Interpretation Introduction

Interpretation:

The mole ratio used to calculate the number of moles of oxygen gas required to react completely with a given number of moles of aluminum metal needs to be determined.

Also, the mole ratio used to calculate the number of moles of the product expected if a given number of moles of aluminum metal reacts completely needs to be determined.

Concept Introduction:

The mole ratio should use to calculate how many moles of oxygen gas would be needed to react completely with a given number of moles of aluminum metal is (3 mol O₂ / 4 mol Al).

Answer to Problem 6A

The mole ratio of Al : O₂ = 4 : 3

The mole of the limiting reactant to the product = 4:2 or 2:1

Use the mole coefficient of Al since it is completely consumed in the reaction and is thus the limiting reactant.

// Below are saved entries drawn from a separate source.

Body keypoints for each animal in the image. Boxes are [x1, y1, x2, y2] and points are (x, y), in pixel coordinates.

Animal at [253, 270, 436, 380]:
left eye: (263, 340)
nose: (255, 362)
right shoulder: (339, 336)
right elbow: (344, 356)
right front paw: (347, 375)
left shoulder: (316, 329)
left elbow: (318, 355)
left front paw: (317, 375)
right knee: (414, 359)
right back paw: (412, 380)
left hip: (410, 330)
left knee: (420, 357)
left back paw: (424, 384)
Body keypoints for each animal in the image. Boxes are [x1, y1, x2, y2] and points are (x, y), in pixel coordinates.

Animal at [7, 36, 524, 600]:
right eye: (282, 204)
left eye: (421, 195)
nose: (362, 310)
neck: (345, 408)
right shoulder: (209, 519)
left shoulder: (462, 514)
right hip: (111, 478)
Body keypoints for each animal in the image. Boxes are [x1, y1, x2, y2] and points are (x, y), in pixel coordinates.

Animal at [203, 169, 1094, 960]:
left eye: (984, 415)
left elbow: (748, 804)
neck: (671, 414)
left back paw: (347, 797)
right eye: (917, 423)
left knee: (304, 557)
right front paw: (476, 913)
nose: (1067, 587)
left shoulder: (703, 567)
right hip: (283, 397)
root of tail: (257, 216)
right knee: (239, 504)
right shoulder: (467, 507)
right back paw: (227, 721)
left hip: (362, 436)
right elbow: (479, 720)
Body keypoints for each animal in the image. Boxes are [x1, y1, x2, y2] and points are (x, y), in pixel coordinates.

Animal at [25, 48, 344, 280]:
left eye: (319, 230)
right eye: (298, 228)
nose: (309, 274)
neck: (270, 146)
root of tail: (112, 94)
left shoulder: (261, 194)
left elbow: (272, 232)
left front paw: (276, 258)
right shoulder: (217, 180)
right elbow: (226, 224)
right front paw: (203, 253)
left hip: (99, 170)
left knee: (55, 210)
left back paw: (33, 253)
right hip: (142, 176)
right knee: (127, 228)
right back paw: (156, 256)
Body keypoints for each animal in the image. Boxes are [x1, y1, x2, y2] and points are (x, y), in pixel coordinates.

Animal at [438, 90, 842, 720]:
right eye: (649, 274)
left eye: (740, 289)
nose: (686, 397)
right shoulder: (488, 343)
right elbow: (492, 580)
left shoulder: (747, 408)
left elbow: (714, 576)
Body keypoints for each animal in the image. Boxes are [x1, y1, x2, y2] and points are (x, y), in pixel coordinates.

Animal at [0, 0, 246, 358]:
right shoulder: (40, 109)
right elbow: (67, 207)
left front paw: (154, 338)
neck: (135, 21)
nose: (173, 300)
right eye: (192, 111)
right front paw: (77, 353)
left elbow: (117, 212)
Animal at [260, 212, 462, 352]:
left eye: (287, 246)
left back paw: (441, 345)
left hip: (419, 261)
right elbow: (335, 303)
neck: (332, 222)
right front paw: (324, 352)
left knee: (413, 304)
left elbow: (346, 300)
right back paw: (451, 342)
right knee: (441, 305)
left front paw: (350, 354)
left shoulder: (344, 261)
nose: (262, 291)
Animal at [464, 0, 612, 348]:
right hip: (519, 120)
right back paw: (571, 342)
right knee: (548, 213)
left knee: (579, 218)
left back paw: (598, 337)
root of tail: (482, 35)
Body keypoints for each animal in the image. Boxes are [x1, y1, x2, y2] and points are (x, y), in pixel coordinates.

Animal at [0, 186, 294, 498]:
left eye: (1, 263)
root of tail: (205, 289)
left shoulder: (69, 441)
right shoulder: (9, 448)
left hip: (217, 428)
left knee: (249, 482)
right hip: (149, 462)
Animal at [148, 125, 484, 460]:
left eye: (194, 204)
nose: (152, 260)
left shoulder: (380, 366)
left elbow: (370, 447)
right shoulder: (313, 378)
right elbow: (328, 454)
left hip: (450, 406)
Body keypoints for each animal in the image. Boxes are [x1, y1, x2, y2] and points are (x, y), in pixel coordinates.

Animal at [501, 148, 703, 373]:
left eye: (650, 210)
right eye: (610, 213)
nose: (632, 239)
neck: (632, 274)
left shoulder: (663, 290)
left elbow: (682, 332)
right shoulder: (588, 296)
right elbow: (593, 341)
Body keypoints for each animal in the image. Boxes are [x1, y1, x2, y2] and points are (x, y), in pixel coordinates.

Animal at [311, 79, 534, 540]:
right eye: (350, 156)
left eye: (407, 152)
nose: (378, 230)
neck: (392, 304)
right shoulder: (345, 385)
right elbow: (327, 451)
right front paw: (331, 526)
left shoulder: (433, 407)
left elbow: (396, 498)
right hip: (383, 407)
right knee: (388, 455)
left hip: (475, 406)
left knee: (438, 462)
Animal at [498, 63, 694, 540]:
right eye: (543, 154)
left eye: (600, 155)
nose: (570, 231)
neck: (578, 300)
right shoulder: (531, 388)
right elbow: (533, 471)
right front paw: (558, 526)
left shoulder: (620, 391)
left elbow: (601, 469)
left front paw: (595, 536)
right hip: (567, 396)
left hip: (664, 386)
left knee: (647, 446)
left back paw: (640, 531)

Therefore, use the mole ratio of Al:Al₂O₃

Explanation of Solution

The mole ratio should use to calculate how many moles of oxygen gas would be needed to react completely with a given number of moles of aluminum metal is (3 mol O₂ / 4 mol Al).

Here, 4 mol Al is used because it is stated in the balanced chemical equation that 4 moles Al react with 3 moles of O₂. So, put 4 moles Al in the denominator so that the units will cancel with the given value and mol O₂ will be left.

  $\text{mol Al×}\frac{{\text{3 mol O}}_{\text{2}}}{\text{4 mol Al}}{\text{=mol O}}_{\text{2}}$

The mole ratio uses to calculate the number of moles of product that would be expected if a given number of moles of aluminum metal reacts completely is (2 mol Al₂O₃ / 4 mol Al).

Here, used 4 mol Al because it is stated in the balanced chemical equation that 4 moles Al is needed to produce 2 mol Al₂O₃.

So, put the 4 mol Al in the denominator so that the units will cancel with the given and mol Al₂O₃ will be left as shown below:

  $\text{mol Al×}\frac{{\text{2 mol Al}}_{\text{2}}{\text{O}}_{\text{3}}}{\text{4 mol Al}}{\text{=mol Al}}_{\text{2}}{\text{O}}_{\text{3}}$